● Passage:
- - - - -

Carbon Nanohorns Tipped with Metal Catalysts Improve Fuel Cell Function and Durability

Metal catalyst tips on carbon nanohorns improve durability and function when used in fuel cells according to NEC scientists.

In U.S. Patent Application 20100099551, NEC Corporation (Tokyo, JP)  scientists Ryota Yuge, Masako Yodasaka and  Sumio Iijima disclose carbon nanohorns (CNH) that  are oxidized to make an opening in the side of the CNH. A substance to be included, e.g., a metal, is introduced through the opening. The inclusion substance is moved to a tip part of the carbon nanohorn through heat treatment in vacuum or an inert gas.

The CNH is further heat treated in an atmosphere containing oxygen in a low concentration to remove the carbon layer in the tip through catalysis of the inclusion substance. This exposes the inclusion substance. If the inclusion substance is a metal which is not moved to a tip part by the heat treatment in vacuum or an inert gas, the carbon part surrounding the fine catalyst particle is specifically burned by a heat treatment in an low oxygen concentration atmosphere, while utilizing the catalysis. Thus, the fine catalyst particle is fixed to the tip part of the CNH.

- - - - -

● Data for analysis:
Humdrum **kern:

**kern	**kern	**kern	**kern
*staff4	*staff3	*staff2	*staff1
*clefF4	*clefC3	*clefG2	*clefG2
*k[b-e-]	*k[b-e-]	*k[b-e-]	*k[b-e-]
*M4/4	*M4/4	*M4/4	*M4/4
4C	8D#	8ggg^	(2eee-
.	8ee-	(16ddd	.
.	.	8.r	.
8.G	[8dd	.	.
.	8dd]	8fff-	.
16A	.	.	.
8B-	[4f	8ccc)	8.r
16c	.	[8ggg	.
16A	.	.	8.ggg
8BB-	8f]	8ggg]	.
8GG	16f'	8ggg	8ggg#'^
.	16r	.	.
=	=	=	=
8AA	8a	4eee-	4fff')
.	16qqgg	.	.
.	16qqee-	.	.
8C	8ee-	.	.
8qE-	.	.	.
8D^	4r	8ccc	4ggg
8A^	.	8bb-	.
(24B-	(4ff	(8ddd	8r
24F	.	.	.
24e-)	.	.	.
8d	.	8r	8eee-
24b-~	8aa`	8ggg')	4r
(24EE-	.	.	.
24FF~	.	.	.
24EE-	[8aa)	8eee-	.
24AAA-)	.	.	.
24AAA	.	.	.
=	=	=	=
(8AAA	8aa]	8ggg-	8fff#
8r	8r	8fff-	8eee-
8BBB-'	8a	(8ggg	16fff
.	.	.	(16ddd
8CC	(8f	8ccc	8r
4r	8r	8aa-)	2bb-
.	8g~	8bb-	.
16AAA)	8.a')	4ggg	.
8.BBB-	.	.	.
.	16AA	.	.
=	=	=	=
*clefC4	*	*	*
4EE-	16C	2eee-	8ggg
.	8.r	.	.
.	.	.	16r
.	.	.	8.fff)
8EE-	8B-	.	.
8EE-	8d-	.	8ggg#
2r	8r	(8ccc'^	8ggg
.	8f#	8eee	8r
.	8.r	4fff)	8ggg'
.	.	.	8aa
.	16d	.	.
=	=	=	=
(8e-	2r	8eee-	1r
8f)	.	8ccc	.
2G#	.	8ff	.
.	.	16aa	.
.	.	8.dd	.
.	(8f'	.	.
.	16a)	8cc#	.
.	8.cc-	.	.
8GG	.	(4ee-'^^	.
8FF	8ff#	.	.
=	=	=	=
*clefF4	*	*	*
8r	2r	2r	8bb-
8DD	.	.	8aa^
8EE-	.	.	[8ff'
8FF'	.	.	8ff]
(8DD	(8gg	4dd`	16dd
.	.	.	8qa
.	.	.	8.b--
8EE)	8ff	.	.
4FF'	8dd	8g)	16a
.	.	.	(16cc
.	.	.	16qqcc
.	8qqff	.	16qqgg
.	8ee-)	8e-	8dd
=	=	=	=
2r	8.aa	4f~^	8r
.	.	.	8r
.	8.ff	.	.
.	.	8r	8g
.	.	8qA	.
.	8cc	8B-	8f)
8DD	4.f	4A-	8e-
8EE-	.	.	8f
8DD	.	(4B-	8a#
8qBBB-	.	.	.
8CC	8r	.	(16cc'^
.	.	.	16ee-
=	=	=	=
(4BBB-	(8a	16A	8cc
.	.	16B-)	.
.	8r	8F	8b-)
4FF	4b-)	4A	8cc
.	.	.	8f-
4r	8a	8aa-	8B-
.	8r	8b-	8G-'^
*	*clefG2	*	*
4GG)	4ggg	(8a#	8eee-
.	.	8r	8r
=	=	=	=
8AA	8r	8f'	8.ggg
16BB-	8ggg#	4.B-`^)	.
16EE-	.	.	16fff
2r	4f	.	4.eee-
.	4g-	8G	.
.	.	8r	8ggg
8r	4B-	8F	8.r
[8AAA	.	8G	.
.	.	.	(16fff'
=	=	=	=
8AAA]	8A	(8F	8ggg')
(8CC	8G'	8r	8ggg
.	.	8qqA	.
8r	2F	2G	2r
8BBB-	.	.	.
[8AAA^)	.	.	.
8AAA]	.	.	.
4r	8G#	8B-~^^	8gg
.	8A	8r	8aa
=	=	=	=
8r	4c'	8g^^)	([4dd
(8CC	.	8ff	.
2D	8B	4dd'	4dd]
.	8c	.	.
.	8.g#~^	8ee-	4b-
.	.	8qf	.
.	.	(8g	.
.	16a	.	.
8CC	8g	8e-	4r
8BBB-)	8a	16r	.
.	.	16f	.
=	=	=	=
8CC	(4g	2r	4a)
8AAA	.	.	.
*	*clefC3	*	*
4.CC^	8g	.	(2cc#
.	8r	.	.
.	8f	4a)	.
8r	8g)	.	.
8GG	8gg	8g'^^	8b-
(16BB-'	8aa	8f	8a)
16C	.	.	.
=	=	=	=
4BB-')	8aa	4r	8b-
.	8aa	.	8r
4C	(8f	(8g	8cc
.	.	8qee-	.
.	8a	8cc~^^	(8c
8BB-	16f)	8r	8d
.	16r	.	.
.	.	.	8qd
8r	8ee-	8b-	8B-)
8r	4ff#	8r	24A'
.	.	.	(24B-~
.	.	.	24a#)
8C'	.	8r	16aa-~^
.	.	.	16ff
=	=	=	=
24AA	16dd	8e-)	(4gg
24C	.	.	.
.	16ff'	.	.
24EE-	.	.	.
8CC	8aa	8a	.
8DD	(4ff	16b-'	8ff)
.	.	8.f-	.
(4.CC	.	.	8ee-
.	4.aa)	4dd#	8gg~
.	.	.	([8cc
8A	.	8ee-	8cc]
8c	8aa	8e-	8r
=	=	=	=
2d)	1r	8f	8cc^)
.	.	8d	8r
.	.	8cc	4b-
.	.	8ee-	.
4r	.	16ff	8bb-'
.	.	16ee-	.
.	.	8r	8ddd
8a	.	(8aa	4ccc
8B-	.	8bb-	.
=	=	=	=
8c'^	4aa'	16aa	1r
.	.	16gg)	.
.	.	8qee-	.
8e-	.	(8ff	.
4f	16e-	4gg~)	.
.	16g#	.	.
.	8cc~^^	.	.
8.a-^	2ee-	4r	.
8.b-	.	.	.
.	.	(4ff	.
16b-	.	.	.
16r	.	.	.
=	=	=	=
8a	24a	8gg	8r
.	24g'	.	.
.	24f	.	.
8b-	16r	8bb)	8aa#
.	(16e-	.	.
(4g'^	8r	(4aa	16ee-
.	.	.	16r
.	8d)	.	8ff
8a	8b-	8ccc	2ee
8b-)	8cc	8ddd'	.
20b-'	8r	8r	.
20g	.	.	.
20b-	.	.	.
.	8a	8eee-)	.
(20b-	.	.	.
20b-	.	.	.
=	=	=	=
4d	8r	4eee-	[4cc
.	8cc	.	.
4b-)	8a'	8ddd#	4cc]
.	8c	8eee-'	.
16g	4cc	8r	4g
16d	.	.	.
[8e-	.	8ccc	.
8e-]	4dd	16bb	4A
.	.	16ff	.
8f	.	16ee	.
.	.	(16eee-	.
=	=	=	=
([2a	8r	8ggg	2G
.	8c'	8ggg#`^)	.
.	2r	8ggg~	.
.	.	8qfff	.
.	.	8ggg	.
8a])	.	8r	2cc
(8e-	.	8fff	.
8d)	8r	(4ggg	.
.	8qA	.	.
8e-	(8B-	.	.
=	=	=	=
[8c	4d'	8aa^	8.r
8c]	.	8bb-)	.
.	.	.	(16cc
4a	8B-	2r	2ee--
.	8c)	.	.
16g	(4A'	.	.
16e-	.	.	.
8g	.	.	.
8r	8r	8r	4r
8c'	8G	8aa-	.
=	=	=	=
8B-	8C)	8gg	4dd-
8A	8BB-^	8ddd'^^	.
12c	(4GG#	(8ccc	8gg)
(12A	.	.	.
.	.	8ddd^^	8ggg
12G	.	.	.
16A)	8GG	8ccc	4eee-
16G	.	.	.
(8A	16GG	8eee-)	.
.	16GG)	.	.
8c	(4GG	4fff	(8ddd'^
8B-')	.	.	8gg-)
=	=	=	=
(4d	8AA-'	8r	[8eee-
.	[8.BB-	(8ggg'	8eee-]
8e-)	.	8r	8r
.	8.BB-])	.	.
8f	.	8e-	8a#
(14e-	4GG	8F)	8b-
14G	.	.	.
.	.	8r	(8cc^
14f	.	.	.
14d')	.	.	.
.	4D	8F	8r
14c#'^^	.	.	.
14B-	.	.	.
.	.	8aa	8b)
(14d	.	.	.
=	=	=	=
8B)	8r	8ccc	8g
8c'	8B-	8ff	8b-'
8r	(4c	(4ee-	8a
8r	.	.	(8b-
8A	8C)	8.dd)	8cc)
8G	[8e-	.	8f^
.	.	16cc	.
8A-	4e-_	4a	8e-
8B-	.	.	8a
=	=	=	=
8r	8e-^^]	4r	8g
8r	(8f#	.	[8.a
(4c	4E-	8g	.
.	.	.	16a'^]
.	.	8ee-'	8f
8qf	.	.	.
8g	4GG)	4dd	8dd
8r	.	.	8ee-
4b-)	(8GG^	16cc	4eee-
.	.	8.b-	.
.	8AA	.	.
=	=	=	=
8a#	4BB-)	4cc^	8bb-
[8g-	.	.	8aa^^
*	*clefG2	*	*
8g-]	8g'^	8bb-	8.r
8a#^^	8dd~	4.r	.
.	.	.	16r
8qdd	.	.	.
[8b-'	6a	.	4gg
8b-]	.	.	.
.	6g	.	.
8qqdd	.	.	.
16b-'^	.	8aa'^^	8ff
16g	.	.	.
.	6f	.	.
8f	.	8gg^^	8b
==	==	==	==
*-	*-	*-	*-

- - - - -

● Tasks to carry out:
A – Answer from the carbon nanohorn passage:
(i) Which company's scientists disclose the carbon nanohorns?
(ii) What is done to the carbon nanohorns to make an opening in their side?
(iii) In what atmosphere is the carbon layer in the tip removed?
B – Say whether each statement agrees with the carbon nanohorn passage, and quote the words that decide it.
(i) Heat treatment in vacuum or an inert gas moves the inclusion substance to a tip part of the carbon nanohorn.
(ii) The carbon layer in the tip is removed by heat treatment in a high-oxygen atmosphere.
(iii) Metal catalyst tips on carbon nanohorns are said to improve durability in fuel cells.

● Completed exercise:
A –
(i) NEC Corporation
(ii) They are oxidized.
(iii) An atmosphere containing oxygen in a low concentration

B –
(i) Yes: "The inclusion substance is moved to a tip part of the carbon nanohorn through heat treatment in vacuum or an inert gas."
(ii) No: "heat treated in an atmosphere containing oxygen in a low concentration to remove the carbon layer in the tip"
(iii) Yes: "Metal catalyst tips on carbon nanohorns improve durability and function when used in fuel cells"